Il faut également mentionner ce qu’on appelait à l’époque du premier mandat de Trump l’« alt-right » – la droite alternative. Dans les années 2010, cette nébuleuse de négationnistes, de podcasteurs et de miliciens d’extrême droite s’est rassemblée autour d’une idéologie qui flirtait ouvertement avec le fascisme. Si elle ne représente pas toute l’extrême droite américaine, la tradition fasciste a eu une influence indéniable sur la vie politique du pays : elle a su créer des thèmes et des slogans qui ont eu un écho bien au-delà de ses cercles.
Lors du premier mandat de Trump, l’opinion dominante, dans les champs académique et médiatique, considérait qu’il ne pouvait être qualifié de fasciste. Pourquoi ?
O. B. : Il y avait d’abord l’idée qu’utiliser le terme « fascisme » conduirait, en identifiant le président à une tradition étrangère, à minimiser les racines profondément américaines du phénomène Trump et à « excuser » l’Amérique. Beaucoup d’observateurs estimaient aussi que le terme ne permettait pas de saisir les spécificités et les nouveautés du trumpisme – par exemple, le fait qu’il se diffuse principalement via les réseaux sociaux. Enfin, le terme ayant pu être instrumentalisé de façon abusive à la gauche et à la droite de l’échiquier politique, certains spécialistes le considéraient comme inopérant dans un contexte scientifique strict : ils suggéraient donc de l’abandonner.
Au fur et à mesure de l’avancée du premier mandat de Trump, le nombre de personnes qui s’opposaient à l’utilisation du terme « fascisme » pour caractériser le trumpisme s’est réduit. L’attaque contre le Capitole du 6 janvier 2021 a ainsi démontré de manière évidente que le président américain était prêt, au besoin, à user de la violence politique pour renverser le résultat d’une élection démocratique légitime. Cette date a constitué un tournant important : elle a convaincu de nombreux observateurs, aux Etats-Unis, de la validité du terme. L’éminent historien du fascisme Robert Paxton, qui se refusait jusque-là à l’employer, a d’ailleurs changé d’avis.

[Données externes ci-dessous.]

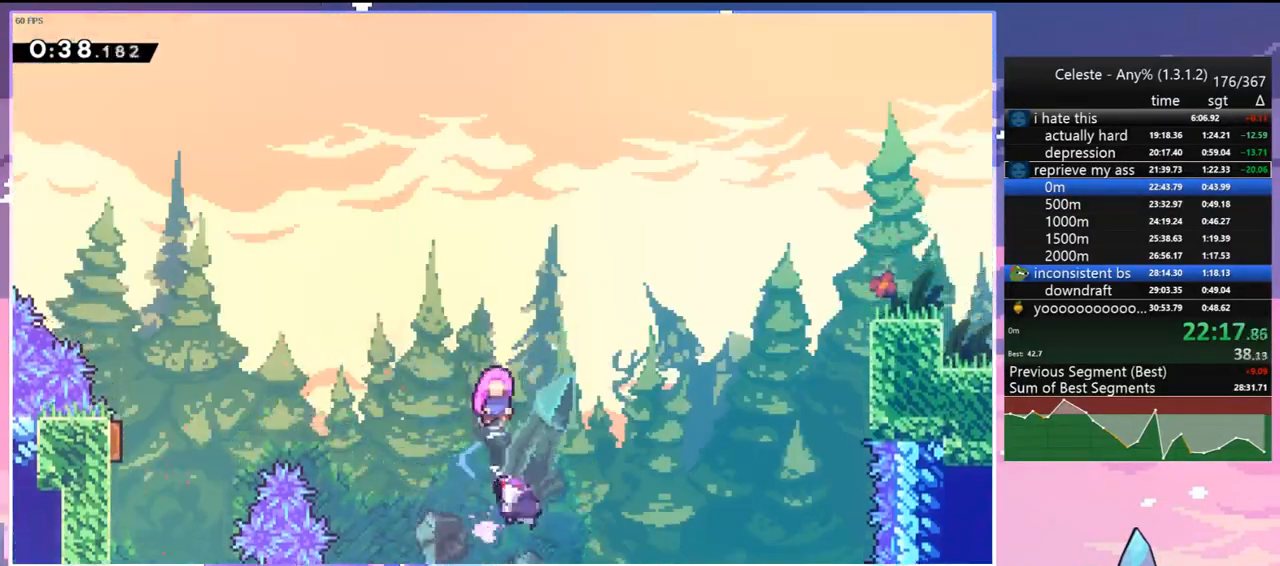
{"keys": [], "events": []}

La question est posée à nouveaux frais depuis la réélection de Trump et sa prise de fonctions, en janvier. Quelles transformations justifient, selon vous, ce réexamen ?
O. B. : Le Trump auquel nous faisons face aujourd’hui n’est pas le même que celui de 2015-2016 : il s’est radicalisé. Cette droitisation a été palpable tout au long de la campagne électorale de 2024.
Lors de son premier mandat, Trump était freiné par plusieurs obstacles : son inexpérience du gouvernement ; la présence dans son administration de personnes jouant le rôle de garde-fous ou encore l’opposition au Congrès de la vieille garde du Parti républicain ; l’absence de programme clair et structuré.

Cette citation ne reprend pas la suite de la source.